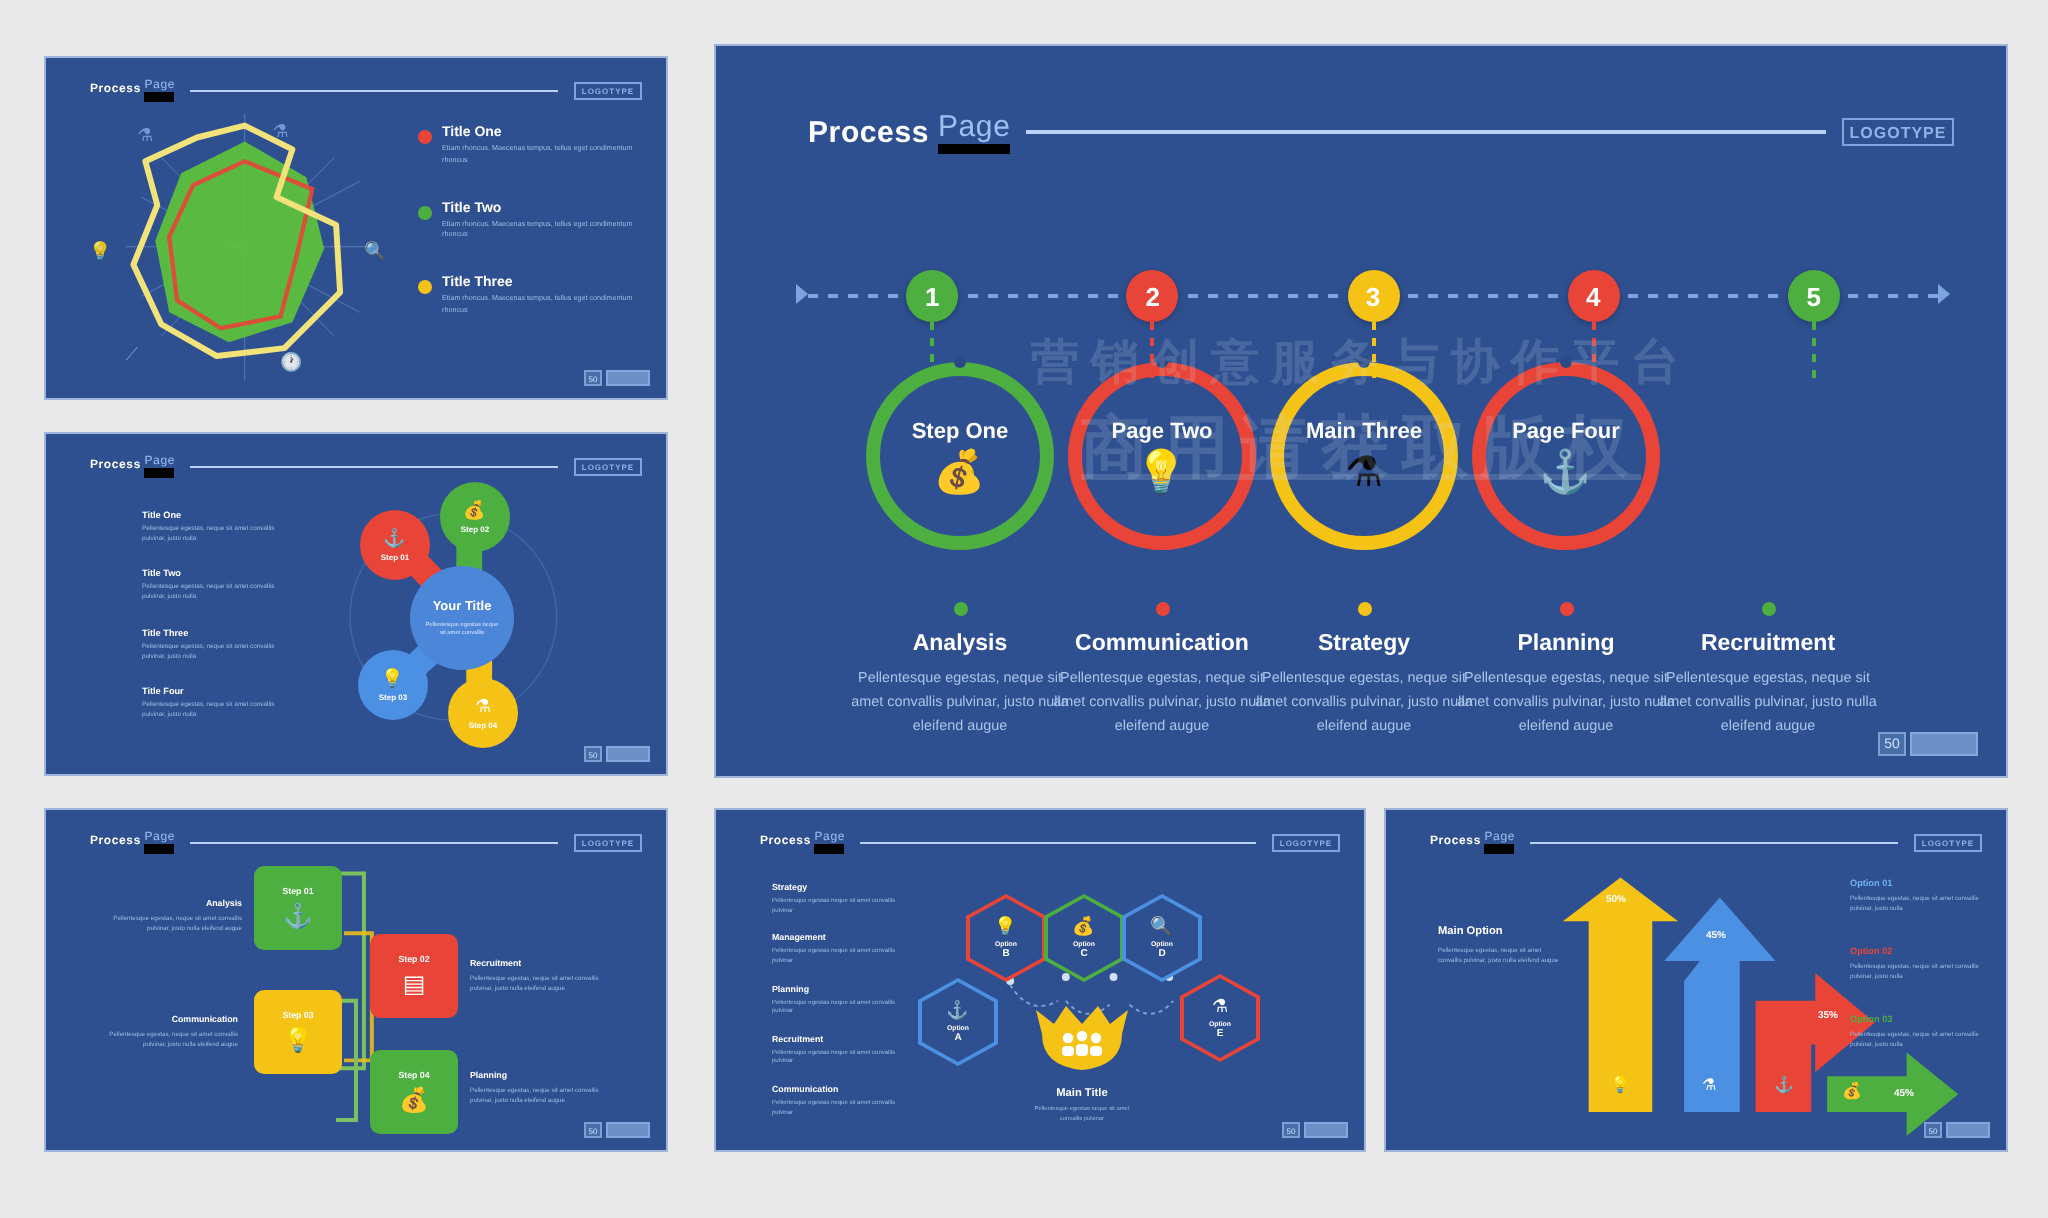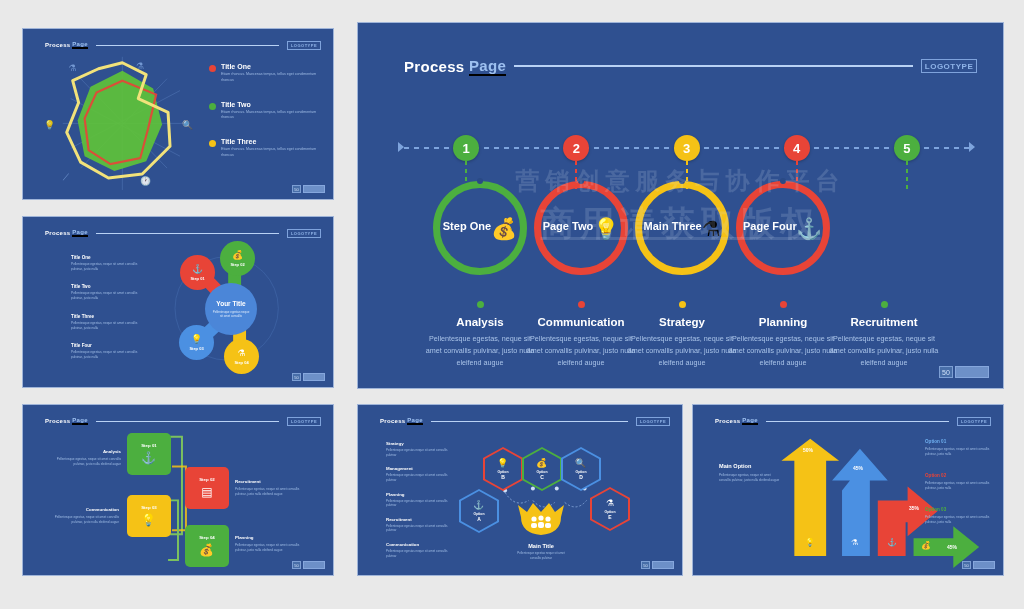--- a/index.html
+++ b/index.html
@@ -21,8 +21,8 @@
   
   .hdr { position: absolute; left: 0; right: 0; display: flex; align-items: center; }
   .hdr .t1 { color: #ffffff; font-weight: bold; letter-spacing: .3px; }
-  .hdr .t2 { color: #9dc0f0; font-weight: bold; letter-spacing: .3px;
-             border-bottom: 2px solid #000000; margin-left: .3em; }
+  .hdr .t2 { color: #9dc0f0; font-weight: normal; letter-spacing: .3px;
+             border-bottom: 5px solid #000000; margin-left: .3em; }
   .hdr .rule { flex: 1; height: 2px; background: #b9d2f5; margin: 0 8px; }
   .hdr .logo { border: 1px solid #7fa3dc; color: #8fb3e8; text-align: center;
                letter-spacing: .5px; font-weight: bold; }

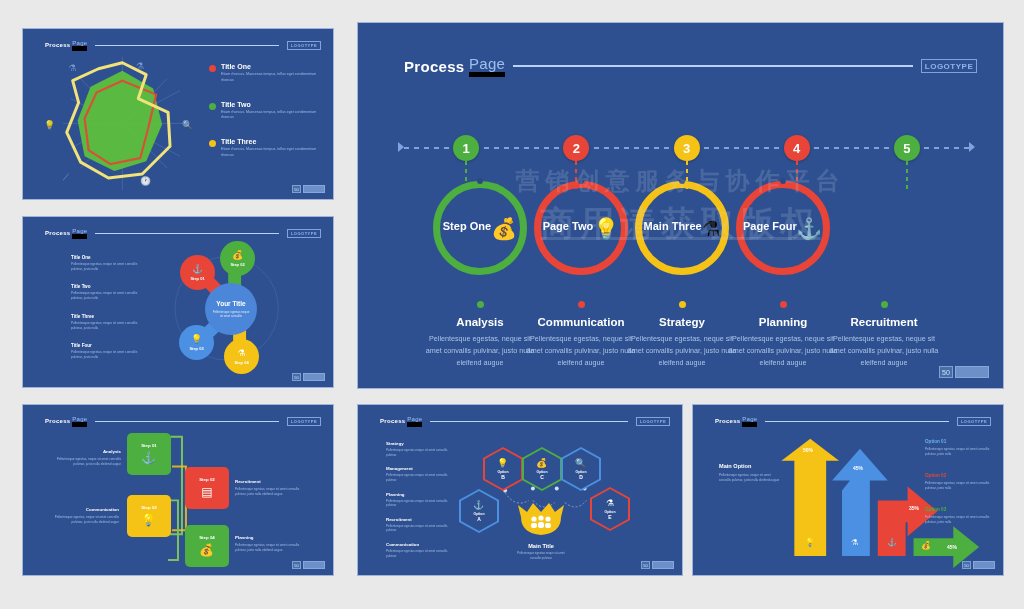--- a/index.html
+++ b/index.html
@@ -78,7 +78,7 @@
 
   .ring { position: absolute; width: 94px; height: 94px; border-radius: 50%;
           border: 7px solid #fff; margin-left: -47px; top: 158px;
-          display: flex; flex-direction: row; align-items: center; justify-content: center; }
+          display: flex; flex-direction: column; align-items: center; justify-content: center; }
   .ring .rlabel { color: #fff; font-size: 11px; font-weight: bold; margin-bottom: 4px; }
   .ring .ricon { font-size: 21px; line-height: 1; }
   .ring .notch { position: absolute; top: -10px; left: 50%; margin-left: -3px;

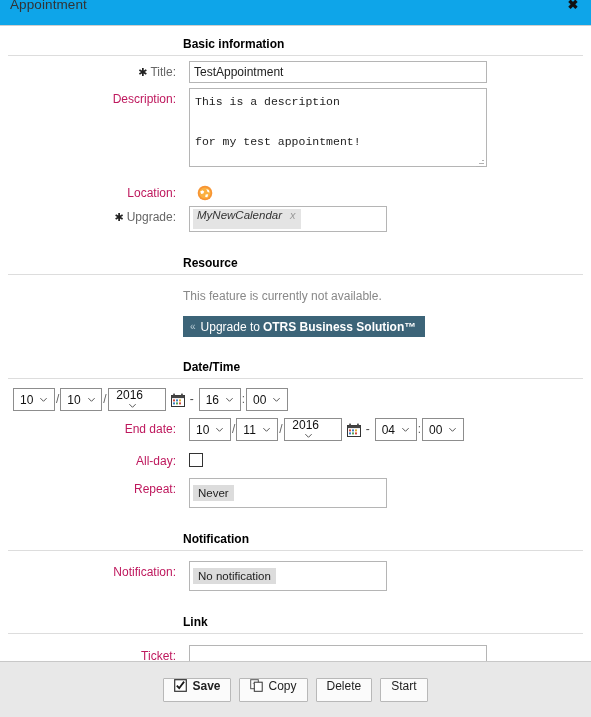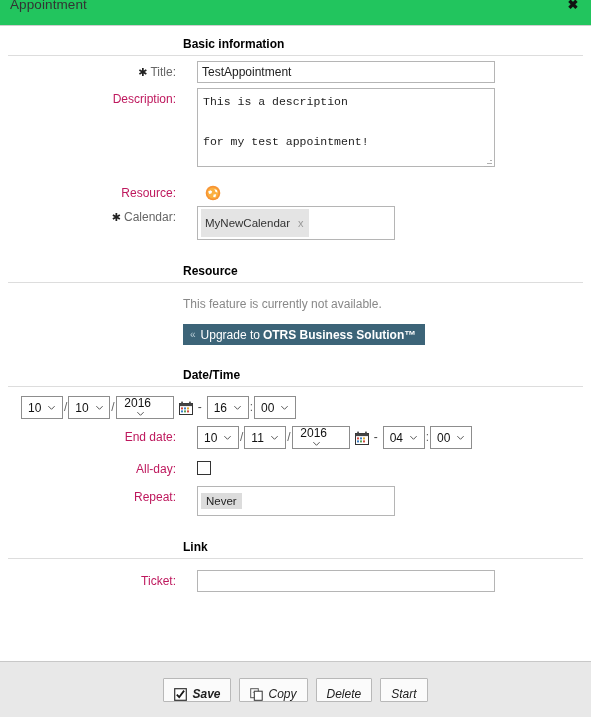--- a/index.html
+++ b/index.html
@@ -23,7 +23,7 @@
   
   .titlebar {
     height: 26px;
-    background: #22c55e;
+    background: #0ea5e9;
     border-bottom: 1px solid #cfcfcf;
     display: flex;
     align-items: center;

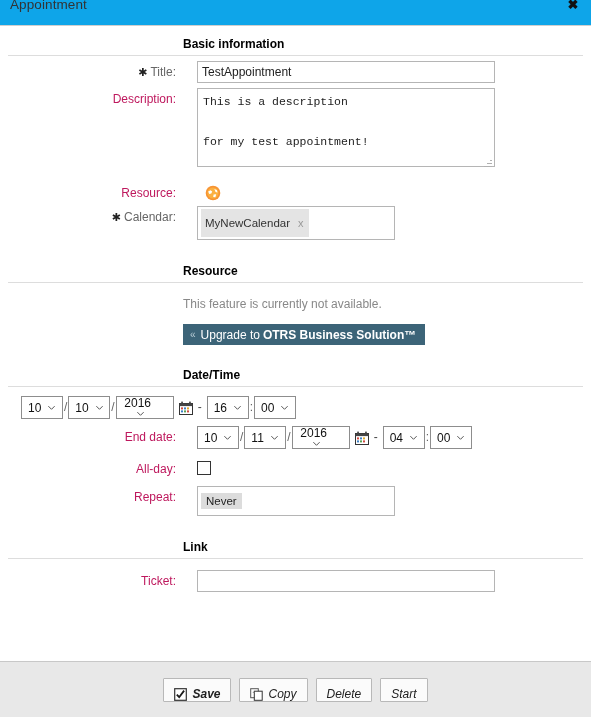--- a/index.html
+++ b/index.html
@@ -96,7 +96,7 @@
     margin-right: 3px;
   }
   .row-field {
-    margin-left: 21px;
+    margin-left: 13px;
     display: flex;
     align-items: flex-start;
   }

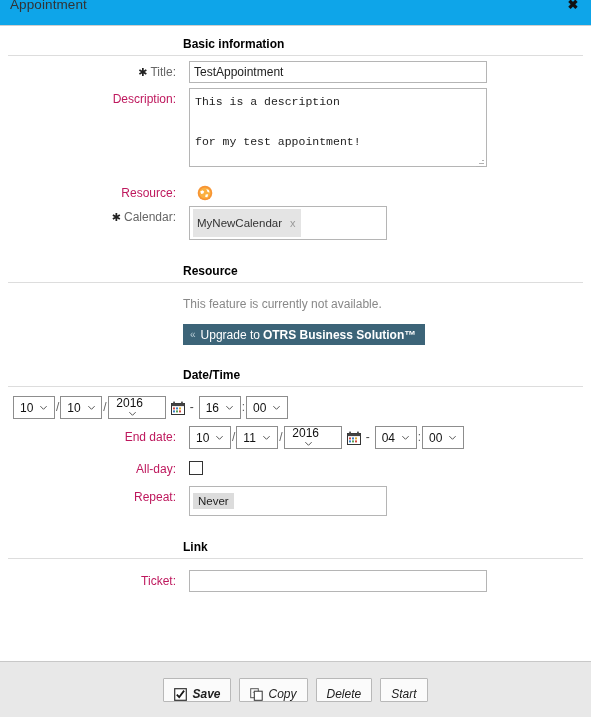--- a/index.html
+++ b/index.html
@@ -359,7 +359,7 @@
       </div>
 
       <div class="row" style="padding-top:12px;">
-        <div class="row-label">Resource:</div>
+        <div class="row-label">Location:</div>
         <div class="row-field">
           <svg class="globe-icon" viewBox="0 0 16 16">
             <circle cx="8" cy="8" r="7.3" fill="#f79433"></circle>

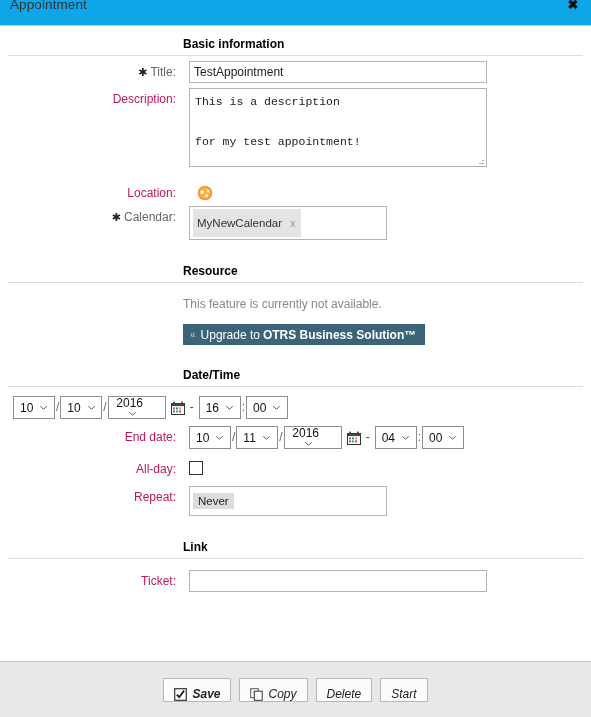--- a/index.html
+++ b/index.html
@@ -373,7 +373,7 @@
 
       <div class="row">
         <div class="row-label req">
-          <span class="req-star">✱</span><span>Calendar:</span>
+          <span class="req-star">✱</span><span>Upgrade:</span>
         </div>
         <div class="row-field">
           <div class="tagfield">

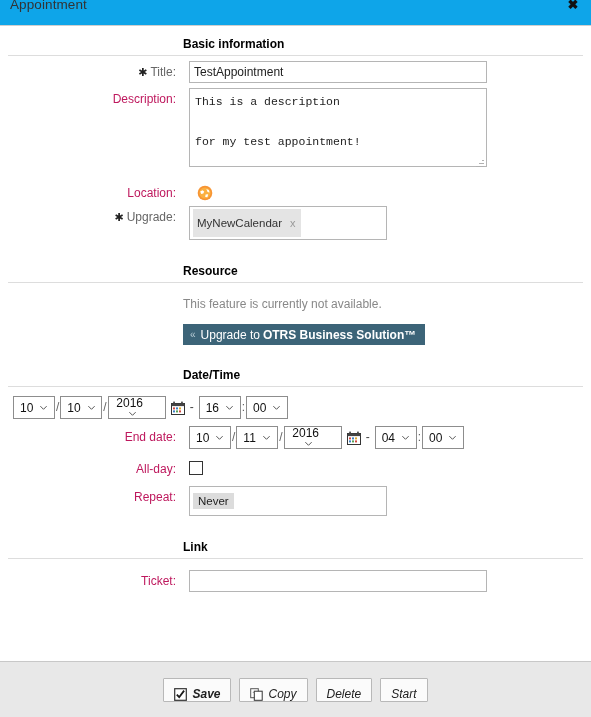--- a/index.html
+++ b/index.html
@@ -169,11 +169,12 @@
   .tag {
     background: #e4e4e4;
     display: inline-flex;
-    align-items: center;
-    height: 28px;
+    align-items: flex-start;
+    height: 20px;
     font-size: 11.5px;
     color: #333333;
     padding: 0 0 0 4px;
+    font-style: italic;
   }
   .tag-x {
     color: #999999;

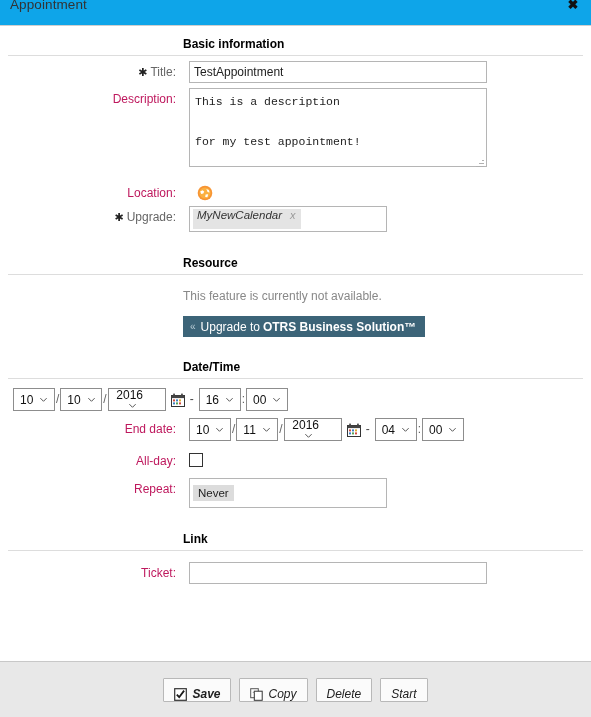--- a/index.html
+++ b/index.html
@@ -526,6 +526,20 @@
       </div>
     </div>
 
+    <div class="section" style="margin-top:13px;">
+      <div class="section-head">
+        <span class="section-head-text">Notification</span>
+      </div>
+      <div class="section-rule"></div>
+      <div class="row" style="padding-top:10px;">
+        <div class="row-label">Notification:</div>
+        <div class="row-field">
+          <div class="selectbox">
+            <span class="sel-val">No notification</span>
+          </div>
+        </div>
+      </div>
+    </div>
 
     <div class="section" style="margin-top:13px;">
       <div class="section-head">

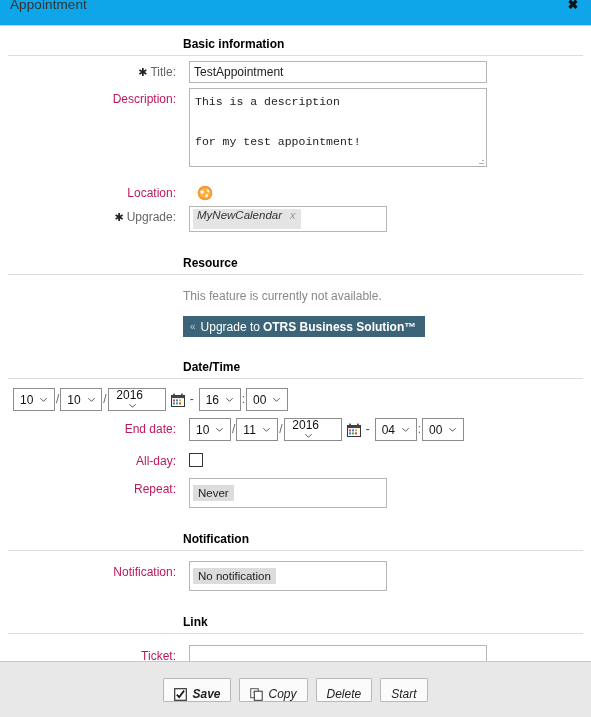--- a/index.html
+++ b/index.html
@@ -306,11 +306,10 @@
     color: #222222;
     padding: 0 10px;
     display: inline-flex;
-    align-items: flex-end;
+    align-items: flex-start;
     gap: 5px;
     cursor: pointer;
     border-radius: 1px;
-    font-style: italic;
   }
   .btn.primary { font-weight: bold; }
   .btn-ico { width: 13px; height: 13px; flex: none; display:block; }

::::

_Assignment_. Set down the material above word for word and skip its pictures.

_Solution below_.
--- a/index.html
+++ b/index.html
@@ -21,8 +21,8 @@
   
   .hdr { position: absolute; left: 0; right: 0; display: flex; align-items: center; }
   .hdr .t1 { color: #ffffff; font-weight: bold; letter-spacing: .3px; }
-  .hdr .t2 { color: #9dc0f0; font-weight: bold; letter-spacing: .3px;
-             border-bottom: 2px solid #000000; margin-left: .3em; }
+  .hdr .t2 { color: #9dc0f0; font-weight: normal; letter-spacing: .3px;
+             border-bottom: 5px solid #000000; margin-left: .3em; }
   .hdr .rule { flex: 1; height: 2px; background: #b9d2f5; margin: 0 8px; }
   .hdr .logo { border: 1px solid #7fa3dc; color: #8fb3e8; text-align: center;
                letter-spacing: .5px; font-weight: bold; }

--- a/index.html
+++ b/index.html
@@ -78,7 +78,7 @@
 
   .ring { position: absolute; width: 94px; height: 94px; border-radius: 50%;
           border: 7px solid #fff; margin-left: -47px; top: 158px;
-          display: flex; flex-direction: row; align-items: center; justify-content: center; }
+          display: flex; flex-direction: column; align-items: center; justify-content: center; }
   .ring .rlabel { color: #fff; font-size: 11px; font-weight: bold; margin-bottom: 4px; }
   .ring .ricon { font-size: 21px; line-height: 1; }
   .ring .notch { position: absolute; top: -10px; left: 50%; margin-left: -3px;

--- a/index.html
+++ b/index.html
@@ -23,7 +23,7 @@
   
   .titlebar {
     height: 26px;
-    background: #22c55e;
+    background: #0ea5e9;
     border-bottom: 1px solid #cfcfcf;
     display: flex;
     align-items: center;

--- a/index.html
+++ b/index.html
@@ -96,7 +96,7 @@
     margin-right: 3px;
   }
   .row-field {
-    margin-left: 21px;
+    margin-left: 13px;
     display: flex;
     align-items: flex-start;
   }

--- a/index.html
+++ b/index.html
@@ -359,7 +359,7 @@
       </div>
 
       <div class="row" style="padding-top:12px;">
-        <div class="row-label">Resource:</div>
+        <div class="row-label">Location:</div>
         <div class="row-field">
           <svg class="globe-icon" viewBox="0 0 16 16">
             <circle cx="8" cy="8" r="7.3" fill="#f79433"></circle>

--- a/index.html
+++ b/index.html
@@ -373,7 +373,7 @@
 
       <div class="row">
         <div class="row-label req">
-          <span class="req-star">✱</span><span>Calendar:</span>
+          <span class="req-star">✱</span><span>Upgrade:</span>
         </div>
         <div class="row-field">
           <div class="tagfield">

--- a/index.html
+++ b/index.html
@@ -169,11 +169,12 @@
   .tag {
     background: #e4e4e4;
     display: inline-flex;
-    align-items: center;
-    height: 28px;
+    align-items: flex-start;
+    height: 20px;
     font-size: 11.5px;
     color: #333333;
     padding: 0 0 0 4px;
+    font-style: italic;
   }
   .tag-x {
     color: #999999;

--- a/index.html
+++ b/index.html
@@ -526,6 +526,20 @@
       </div>
     </div>
 
+    <div class="section" style="margin-top:13px;">
+      <div class="section-head">
+        <span class="section-head-text">Notification</span>
+      </div>
+      <div class="section-rule"></div>
+      <div class="row" style="padding-top:10px;">
+        <div class="row-label">Notification:</div>
+        <div class="row-field">
+          <div class="selectbox">
+            <span class="sel-val">No notification</span>
+          </div>
+        </div>
+      </div>
+    </div>
 
     <div class="section" style="margin-top:13px;">
       <div class="section-head">

--- a/index.html
+++ b/index.html
@@ -306,11 +306,10 @@
     color: #222222;
     padding: 0 10px;
     display: inline-flex;
-    align-items: flex-end;
+    align-items: flex-start;
     gap: 5px;
     cursor: pointer;
     border-radius: 1px;
-    font-style: italic;
   }
   .btn.primary { font-weight: bold; }
   .btn-ico { width: 13px; height: 13px; flex: none; display:block; }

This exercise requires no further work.